Yoshioka Tatsuya, Hosoda Mitsuchika, Yamamoto Mitsugu, Taguchi Kazunori, Hatanaka Kanako C, Takakuwa Emi, Hatanaka Yutaka, Matsuno Yoshihiro, Yamashita Hiroko
Breast and Endocrine Surgery, Hokkaido University Hospital, Kita 14 Nishi 5, Kita-ku, Sapporo, 060-8648, Japan.
Breast Cancer. 2015 Mar;22(2):185-91. doi: 10.1007/s12282-013-0474-2. Epub 2013 May 5.
Recent studies have indicated that response to chemotherapy and the prognostic impact of a pathologic complete response (pCR) after neoadjuvant chemotherapy differ among breast cancer subtypes.
Women with Stage I to III breast cancer treated with anthracycline and taxane-based neoadjuvant chemotherapy (four cycles of docetaxel every 3 weeks followed by four cycles of FEC every 3 weeks) between 2006 and 2011 were retrospectively analyzed. Trastuzumab was concurrently added to docetaxel for HER2-positive breast cancer. Expression of estrogen receptor (ER), progesterone receptor (PgR), HER2, and Ki67 was examined by immunohistochemistry in pre- and post-treatment specimens. Predictive factors for neoadjuvant chemotherapy and prognosis were analyzed by breast cancer subtype.
Of 64 patients, 30 (47 %) were ER-positive (ER+) HER2-negative (HER2-), including eight as luminal A (Ki67 labeling index (LI) <14 %) and 22 as luminal B (Ki67 LI ≥ 14 %) subtypes, 11 (17 %) were ER+ HER2-positive (HER2+), 12 (19 %) were ER-negative (ER-) HER2+, and 11 (17 %) were ER- HER2-. The clinical response rates were significantly higher in luminal B, ER+ HER2+, and ER- HER2+ subtypes compared with luminal A subtype. Patients whose tumors contained high Ki67 expression effectively responded to neoadjuvant chemotherapy. Ki67 LI was a predictive marker for pCR, and all patients whose tumors achieved pCR are currently disease-free. Furthermore, high Ki67 expression in post-treatment tumors was strongly correlated with poor disease-free and overall survival regardless of subtype.
It is necessary to establish additional strategies to improve survival for patients whose residual tumors show high Ki67 expression after neoadjuvant chemotherapy.
近期研究表明,乳腺癌各亚型对化疗的反应以及新辅助化疗后病理完全缓解(pCR)对预后的影响有所不同。
对2006年至2011年间接受蒽环类和紫杉类新辅助化疗(每3周一次多西他赛共4个周期,随后每3周一次FEC共4个周期)的Ⅰ至Ⅲ期乳腺癌女性患者进行回顾性分析。对于HER2阳性乳腺癌,曲妥珠单抗与多西他赛同时使用。通过免疫组织化学检测治疗前和治疗后标本中雌激素受体(ER)、孕激素受体(PgR)、HER2和Ki67的表达。按乳腺癌亚型分析新辅助化疗的预测因素和预后。

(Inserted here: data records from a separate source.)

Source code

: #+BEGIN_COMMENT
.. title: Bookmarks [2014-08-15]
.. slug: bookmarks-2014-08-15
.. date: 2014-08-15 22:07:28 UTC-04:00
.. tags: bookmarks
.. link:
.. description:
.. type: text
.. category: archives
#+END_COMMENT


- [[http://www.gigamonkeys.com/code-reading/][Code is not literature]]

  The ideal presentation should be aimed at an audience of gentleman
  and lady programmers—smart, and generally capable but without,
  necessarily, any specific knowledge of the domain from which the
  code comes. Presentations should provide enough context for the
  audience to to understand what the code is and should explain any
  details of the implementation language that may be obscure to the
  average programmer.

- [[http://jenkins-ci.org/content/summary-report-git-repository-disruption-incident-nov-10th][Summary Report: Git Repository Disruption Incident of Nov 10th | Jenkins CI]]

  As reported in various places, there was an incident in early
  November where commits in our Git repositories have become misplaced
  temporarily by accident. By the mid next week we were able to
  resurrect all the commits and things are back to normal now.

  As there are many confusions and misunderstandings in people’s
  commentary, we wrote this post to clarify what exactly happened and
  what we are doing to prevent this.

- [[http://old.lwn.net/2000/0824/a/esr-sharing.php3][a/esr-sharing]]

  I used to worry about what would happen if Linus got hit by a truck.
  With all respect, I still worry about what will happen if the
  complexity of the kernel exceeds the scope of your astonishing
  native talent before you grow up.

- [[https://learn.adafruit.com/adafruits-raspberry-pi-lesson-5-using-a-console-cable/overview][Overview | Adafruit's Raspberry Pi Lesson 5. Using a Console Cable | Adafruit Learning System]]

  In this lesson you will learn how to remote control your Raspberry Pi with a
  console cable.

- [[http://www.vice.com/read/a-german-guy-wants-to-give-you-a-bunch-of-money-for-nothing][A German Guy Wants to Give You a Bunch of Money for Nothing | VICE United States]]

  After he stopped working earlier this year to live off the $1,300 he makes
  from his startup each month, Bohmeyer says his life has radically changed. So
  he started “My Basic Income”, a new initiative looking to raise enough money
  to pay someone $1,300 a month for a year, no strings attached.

64例患者中,30例(47%)为ER阳性(ER+)HER2阴性(HER2-),其中8例为腔面A型(Ki67标记指数(LI)<14%),22例为腔面B型(Ki67 LI≥14%);11例(17%)为ER+HER2阳性(HER2+);12例(19%)为ER阴性(ER-)HER2+;11例(17%)为ER-HER2-。与腔面A型相比,腔面B型、ER+HER2+型和ER-HER2+型的临床缓解率显著更高。肿瘤Ki67表达高的患者对新辅助化疗有效反应。Ki67 LI是pCR的预测标志物,所有肿瘤达到pCR的患者目前均无病生存。此外,无论亚型如何,治疗后肿瘤中高Ki67表达与无病生存期和总生存期差密切相关。
有必要制定额外策略以提高新辅助化疗后残留肿瘤Ki67表达高的患者的生存率。